Using the multivariable model, SVR was linked to significant reductions in all-cause (aHR, 0.26; 95% CI, 0.17-0.21), liver (subdistribution [as]HR, 0.22; 95%CI, 0.18-0.27), and drug-related mortality(asHR, 0.26; 95%CI, 0.21-0.32) compared to no-treatment.
There was also a higher risk of liver-related mortality in older patients and individuals with cirrhosis. On the other hand, younger age, injection use, problematic alcohol use, and HIV/HBV co-infections were linked to a higher risk of drug-related mortality.
“DAA treatment is associated with a substantial reduction in all-cause, liver- and drug-related mortality,” the authors wrote. “The association of IDU and related syndemic factors with a higher risk of drug-related mortality calls for an integrated social support, addiction, and HCV care approach among people with IDU.”
Earlier this year, researchers found a regimen of direct-acting antiviral treatments is safe and efficacious against HCV infections following liver transplantation.
HCV infections represent 1 of the most frequent causes of liver transplantations globally. Patients with HCV viremia at the time of transplantation universally develop recurrent HCV in the allograph, which causes accelerated fibrosis and graft loss.
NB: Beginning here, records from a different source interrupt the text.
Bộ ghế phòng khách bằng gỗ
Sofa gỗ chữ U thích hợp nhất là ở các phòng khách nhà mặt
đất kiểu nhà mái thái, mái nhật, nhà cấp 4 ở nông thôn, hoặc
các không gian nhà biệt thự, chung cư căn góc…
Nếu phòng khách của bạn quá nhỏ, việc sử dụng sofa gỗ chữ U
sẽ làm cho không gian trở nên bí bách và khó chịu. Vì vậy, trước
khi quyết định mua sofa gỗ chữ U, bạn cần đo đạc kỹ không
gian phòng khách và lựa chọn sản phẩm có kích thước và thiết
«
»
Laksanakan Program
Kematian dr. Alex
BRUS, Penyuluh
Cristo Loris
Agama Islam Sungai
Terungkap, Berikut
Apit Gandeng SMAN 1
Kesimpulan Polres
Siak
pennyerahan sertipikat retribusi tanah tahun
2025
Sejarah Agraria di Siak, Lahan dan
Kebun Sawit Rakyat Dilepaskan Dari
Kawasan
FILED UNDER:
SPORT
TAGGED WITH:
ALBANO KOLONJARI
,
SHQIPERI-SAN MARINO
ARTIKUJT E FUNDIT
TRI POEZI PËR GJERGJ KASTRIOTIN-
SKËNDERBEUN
The safety profile was positive, with no severe adverse effects observed.
Ribavirin was used in 82% of the patients. While 23.9% of this patient subgroup suffered from adverse effects, the majority were deemed mild.
In addition, the median follow-up after the transplant surgery was 55 months (IQR, 43-51), with a global and graft survival at 1 and 3 years of 100%.
The study, “Impact of direct-acting antivirals for HCV on mortality in a large population-based cohort study,” was published online in the Journal of Hepatology.